公開日 2026年03月23日
令和8年4月1日からRSウイルス感染症(母子免疫ワクチン)予防接種の定期接種が始まります。
●対象者
接種時点で東串良町に住所登録がある、妊娠28週0日から36週6日までの妊婦
※過去の妊娠時にRSウイルスワクチン(母子免疫ワクチン)を接種したことのある方も対象になります。
●ワクチンの種類
組換えRSウイルスワクチン(アブリスボ:ファイザー社)0.5ml
●接種回数・接種方法
妊娠毎に1回・筋肉内注射
●接種費用
無料
●医療機関に持っていくもの
・RSウイルス感染症予防接種予診票
・母子健康手帳
・住所・氏名・生年月日を確認できるもの(マイナ保険証、運転免許証など)
RSウイルス感染症とは?
RSウイルスは年齢を問わず何度も感染を繰り返しますが、初回感染時には、より重症化しやすいといわれており、特に生後6ヶ月以内に感染した場合には、細気管支炎や肺炎など重症化することがあります。生後1歳までに50%以上が、2歳までにほぼ100%の乳幼児が少なくとも一度は感染する、とされています。
母子免疫ワクチンとは?
生まれたばかりの乳児は免疫の機能が未熟であり、自力で十分な量の抗体をつくることができないとされています。

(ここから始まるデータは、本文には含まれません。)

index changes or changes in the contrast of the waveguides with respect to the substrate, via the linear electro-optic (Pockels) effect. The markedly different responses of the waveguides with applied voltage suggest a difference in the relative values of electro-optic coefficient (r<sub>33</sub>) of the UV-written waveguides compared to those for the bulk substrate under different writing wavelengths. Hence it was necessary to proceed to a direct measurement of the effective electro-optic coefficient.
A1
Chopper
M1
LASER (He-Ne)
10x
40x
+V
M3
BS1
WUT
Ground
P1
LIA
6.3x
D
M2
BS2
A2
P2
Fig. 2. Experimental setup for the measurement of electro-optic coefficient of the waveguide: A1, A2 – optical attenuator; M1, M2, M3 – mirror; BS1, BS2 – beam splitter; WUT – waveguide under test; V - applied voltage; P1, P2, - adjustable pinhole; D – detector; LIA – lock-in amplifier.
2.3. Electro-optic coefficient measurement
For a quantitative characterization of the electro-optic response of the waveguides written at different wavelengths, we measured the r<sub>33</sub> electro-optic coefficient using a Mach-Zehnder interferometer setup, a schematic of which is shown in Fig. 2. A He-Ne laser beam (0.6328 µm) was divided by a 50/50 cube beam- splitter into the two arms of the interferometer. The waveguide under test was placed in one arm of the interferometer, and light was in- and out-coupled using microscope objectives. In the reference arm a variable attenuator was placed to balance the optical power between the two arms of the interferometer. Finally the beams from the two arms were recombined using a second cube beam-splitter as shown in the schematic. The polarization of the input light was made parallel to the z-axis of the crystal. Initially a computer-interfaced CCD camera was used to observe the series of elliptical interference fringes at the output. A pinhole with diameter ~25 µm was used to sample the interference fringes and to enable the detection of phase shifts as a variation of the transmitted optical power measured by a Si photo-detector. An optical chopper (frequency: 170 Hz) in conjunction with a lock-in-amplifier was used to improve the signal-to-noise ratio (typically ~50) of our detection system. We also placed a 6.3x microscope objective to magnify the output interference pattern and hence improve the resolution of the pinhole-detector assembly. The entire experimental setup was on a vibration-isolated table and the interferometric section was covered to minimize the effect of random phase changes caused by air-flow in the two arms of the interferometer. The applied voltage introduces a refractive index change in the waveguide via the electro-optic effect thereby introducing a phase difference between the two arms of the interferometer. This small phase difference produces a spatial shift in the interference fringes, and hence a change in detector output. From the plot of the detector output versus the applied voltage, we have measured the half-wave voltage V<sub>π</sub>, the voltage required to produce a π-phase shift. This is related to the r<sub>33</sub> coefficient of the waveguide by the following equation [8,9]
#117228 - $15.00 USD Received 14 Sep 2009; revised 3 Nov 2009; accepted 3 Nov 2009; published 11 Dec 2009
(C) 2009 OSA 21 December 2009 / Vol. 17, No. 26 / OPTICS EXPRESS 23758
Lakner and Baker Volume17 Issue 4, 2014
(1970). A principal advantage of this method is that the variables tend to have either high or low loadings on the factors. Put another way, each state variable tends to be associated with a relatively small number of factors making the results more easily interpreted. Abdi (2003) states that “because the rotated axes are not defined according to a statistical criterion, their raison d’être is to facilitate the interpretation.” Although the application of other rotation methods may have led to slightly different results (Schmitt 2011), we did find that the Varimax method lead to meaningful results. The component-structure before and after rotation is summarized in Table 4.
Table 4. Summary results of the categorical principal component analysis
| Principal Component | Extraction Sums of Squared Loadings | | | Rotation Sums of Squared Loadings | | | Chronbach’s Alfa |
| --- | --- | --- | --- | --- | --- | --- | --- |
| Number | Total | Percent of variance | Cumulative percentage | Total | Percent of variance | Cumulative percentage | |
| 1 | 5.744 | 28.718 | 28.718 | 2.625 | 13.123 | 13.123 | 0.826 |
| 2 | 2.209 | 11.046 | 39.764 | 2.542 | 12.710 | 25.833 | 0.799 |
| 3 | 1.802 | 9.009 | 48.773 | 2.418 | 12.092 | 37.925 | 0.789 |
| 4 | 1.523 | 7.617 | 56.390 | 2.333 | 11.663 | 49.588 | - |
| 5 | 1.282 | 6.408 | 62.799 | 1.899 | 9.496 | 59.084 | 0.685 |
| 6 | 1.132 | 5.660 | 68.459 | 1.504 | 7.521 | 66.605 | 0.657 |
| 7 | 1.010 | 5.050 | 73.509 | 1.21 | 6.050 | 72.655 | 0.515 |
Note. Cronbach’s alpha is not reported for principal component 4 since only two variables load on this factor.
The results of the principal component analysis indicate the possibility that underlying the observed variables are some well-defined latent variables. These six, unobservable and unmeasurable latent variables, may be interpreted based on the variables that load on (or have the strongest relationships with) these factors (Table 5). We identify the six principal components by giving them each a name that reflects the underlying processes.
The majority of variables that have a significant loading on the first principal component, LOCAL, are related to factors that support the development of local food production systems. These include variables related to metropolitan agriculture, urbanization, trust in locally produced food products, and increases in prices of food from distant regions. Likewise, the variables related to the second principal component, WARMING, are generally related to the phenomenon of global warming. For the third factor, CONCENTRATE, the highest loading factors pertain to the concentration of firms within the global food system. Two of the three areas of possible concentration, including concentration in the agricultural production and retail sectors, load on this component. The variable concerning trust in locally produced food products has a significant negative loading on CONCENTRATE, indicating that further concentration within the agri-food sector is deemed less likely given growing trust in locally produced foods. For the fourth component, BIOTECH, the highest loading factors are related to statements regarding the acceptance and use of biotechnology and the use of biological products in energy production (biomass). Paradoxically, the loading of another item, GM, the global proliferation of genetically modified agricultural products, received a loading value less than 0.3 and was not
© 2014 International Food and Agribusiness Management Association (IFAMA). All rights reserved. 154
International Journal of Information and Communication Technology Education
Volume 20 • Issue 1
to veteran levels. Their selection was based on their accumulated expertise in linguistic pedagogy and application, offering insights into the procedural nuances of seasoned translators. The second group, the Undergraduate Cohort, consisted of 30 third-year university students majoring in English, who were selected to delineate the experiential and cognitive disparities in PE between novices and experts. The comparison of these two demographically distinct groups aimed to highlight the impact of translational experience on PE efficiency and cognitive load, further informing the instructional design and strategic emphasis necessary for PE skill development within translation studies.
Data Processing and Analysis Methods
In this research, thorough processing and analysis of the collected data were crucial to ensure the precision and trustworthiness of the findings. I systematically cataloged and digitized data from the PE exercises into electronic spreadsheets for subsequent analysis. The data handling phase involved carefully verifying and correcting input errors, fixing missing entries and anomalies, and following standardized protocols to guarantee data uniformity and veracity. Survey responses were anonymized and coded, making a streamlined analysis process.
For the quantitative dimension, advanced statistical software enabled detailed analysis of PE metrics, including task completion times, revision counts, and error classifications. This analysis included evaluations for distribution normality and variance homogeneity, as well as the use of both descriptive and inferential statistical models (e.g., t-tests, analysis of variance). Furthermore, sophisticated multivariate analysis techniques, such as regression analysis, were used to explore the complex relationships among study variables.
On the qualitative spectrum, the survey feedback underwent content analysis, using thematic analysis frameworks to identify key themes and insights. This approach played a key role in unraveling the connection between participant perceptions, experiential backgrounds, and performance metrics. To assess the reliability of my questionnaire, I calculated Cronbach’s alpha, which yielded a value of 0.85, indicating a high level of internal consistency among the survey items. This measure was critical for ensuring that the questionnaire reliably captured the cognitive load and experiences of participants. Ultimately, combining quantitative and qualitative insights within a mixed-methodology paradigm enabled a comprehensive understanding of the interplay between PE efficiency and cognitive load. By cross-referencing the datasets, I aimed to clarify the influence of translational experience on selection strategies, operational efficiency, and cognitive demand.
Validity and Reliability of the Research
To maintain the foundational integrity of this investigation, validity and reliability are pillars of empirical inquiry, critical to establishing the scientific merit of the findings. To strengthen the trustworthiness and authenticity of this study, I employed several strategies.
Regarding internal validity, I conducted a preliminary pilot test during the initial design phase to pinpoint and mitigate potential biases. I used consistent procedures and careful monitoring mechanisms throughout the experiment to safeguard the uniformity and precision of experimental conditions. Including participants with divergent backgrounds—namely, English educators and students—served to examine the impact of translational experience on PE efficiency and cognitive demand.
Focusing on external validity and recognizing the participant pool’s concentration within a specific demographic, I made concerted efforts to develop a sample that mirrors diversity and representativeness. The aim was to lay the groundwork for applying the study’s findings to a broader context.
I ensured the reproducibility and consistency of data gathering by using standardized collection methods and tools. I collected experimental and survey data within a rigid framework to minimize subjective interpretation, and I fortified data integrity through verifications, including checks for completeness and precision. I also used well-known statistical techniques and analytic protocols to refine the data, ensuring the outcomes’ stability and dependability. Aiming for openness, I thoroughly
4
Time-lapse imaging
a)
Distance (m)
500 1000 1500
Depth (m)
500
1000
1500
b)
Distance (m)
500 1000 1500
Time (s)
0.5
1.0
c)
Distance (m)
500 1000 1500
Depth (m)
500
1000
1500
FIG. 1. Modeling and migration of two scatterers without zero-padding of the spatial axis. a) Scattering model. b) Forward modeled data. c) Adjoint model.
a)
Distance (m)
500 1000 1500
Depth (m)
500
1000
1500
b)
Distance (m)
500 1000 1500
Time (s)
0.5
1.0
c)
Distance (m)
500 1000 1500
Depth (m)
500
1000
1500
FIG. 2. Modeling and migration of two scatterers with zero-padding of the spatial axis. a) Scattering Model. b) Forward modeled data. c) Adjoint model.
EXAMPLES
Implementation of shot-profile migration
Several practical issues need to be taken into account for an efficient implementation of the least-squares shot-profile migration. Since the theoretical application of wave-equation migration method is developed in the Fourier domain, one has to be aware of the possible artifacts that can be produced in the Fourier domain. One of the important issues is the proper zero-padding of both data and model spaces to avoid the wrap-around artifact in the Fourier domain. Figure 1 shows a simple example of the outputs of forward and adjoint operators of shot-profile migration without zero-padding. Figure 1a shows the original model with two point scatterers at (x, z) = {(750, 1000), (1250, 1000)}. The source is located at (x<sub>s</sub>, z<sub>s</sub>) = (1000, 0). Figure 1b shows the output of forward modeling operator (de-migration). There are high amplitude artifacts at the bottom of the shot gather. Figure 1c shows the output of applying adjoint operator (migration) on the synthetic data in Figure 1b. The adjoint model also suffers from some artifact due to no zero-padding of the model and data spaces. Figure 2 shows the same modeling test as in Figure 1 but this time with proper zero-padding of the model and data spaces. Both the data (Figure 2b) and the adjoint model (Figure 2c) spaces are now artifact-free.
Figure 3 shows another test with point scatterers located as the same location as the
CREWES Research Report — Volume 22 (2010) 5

母子免疫ワクチンとは、妊婦が接種すると、母体内で作られた抗体が胎盤を通じて胎児に移行し、生まれた乳児が出生時から病原体に対する予防効果を得ることができるワクチンです。
接種を受けることができない方
・発熱している方
・重篤な急性疾患にかかっている方
・本ワクチン(アブリスボ)の成分でアナフィラキシーを起こしたことがある方
接種に注意が必要な方について
以下の方は、接種に際して留意する必要がありますので医師とご相談ください。
・妊娠高血圧症候群の発症リスクが高い方、過去に妊娠高血圧症候群と診断されたことがある方
・血小板減少症や凝固障害を有する方、抗凝固療法を実施されている方
・心臓・腎臓・肝臓・血液などの基礎疾患を有する方
・これまでに予防接種後2日以内に発熱や発疹などのアレルギー症状が出たことがある方
・けいれんを起こしたことがある方
・免疫不全と診断されている方、近親者に先天性免疫不全症の方がいる方
・本ワクチン(アブリスボ)の成分にアレルギーを起こすおそれがある方
ワクチンの効果
| 生後90日時点 | 生後180日時点 | ||
| 母子免疫ワクチンの効果 |
RSウイルス感染による医療受診を 必要とした下気道感染症の予防 |
6割程度の予防効果 | 5割程度の予防効果 |
|
RSウイルス感染による医療受診を 必要とした重症下気道感染症(※)の予防 |
8割程度の予防効果 | 7割程度の予防効果 | |
※医療機関への受診を要するRSウイルス関連気道感染症を有するRSウイルス検査陽性の乳児で、多呼吸・SpO2 93%未満・高流量鼻カニュラまたは人工呼吸器の装着・4時間を超えるICUへの収容・無反応・意識不明のいずれかに該当と定義しています。
ワクチン接種後の安全性について
| 発症割合 | 主な副反応 |
| 10%以上 | 疼痛(40.6%)※、頭痛(31.0%)、筋肉痛(26.5%) |
| 10%未満 | 紅斑※、腫脹※ |
| 頻度不明 | 発疹、蕁麻疹 |
※ワクチンを接種した部位の症状
他のワクチンとの同時接種・接種期間について
医師が特に必要と認めた場合は、他のワクチンとの同時接種が可能です。ただし、海外の知見で、百日咳菌の防御抗原に対する免疫応答が低下するとの報告があり、接種間隔等については医師と相談してください。
接種を受けた後の注意点
ワクチンの接種後30分程度は安静にしてください。また、体調に異常を感じた場合には、速やかに医師へ連絡してください。注射した部分は清潔に保つようにしてください。接種当日の入浴は問題ありません。当日の激しい運動は控えるようにしてください。
予防接種健康被害救済制度について
予防接種は、感染症を予防するために重要なものですが、健康被害(病気になったり障害が残ったりすること)が起こることがあります。極めてまれではあるものの、副反応による健康被害をなくすことはできないことから、救済制度が設けられています。
※接種を受けたご本人及び出生した児が対象となります。制度の利用を申し込む時は、予防接種を受けた時に住民票を登録していた市町村にご相談ください。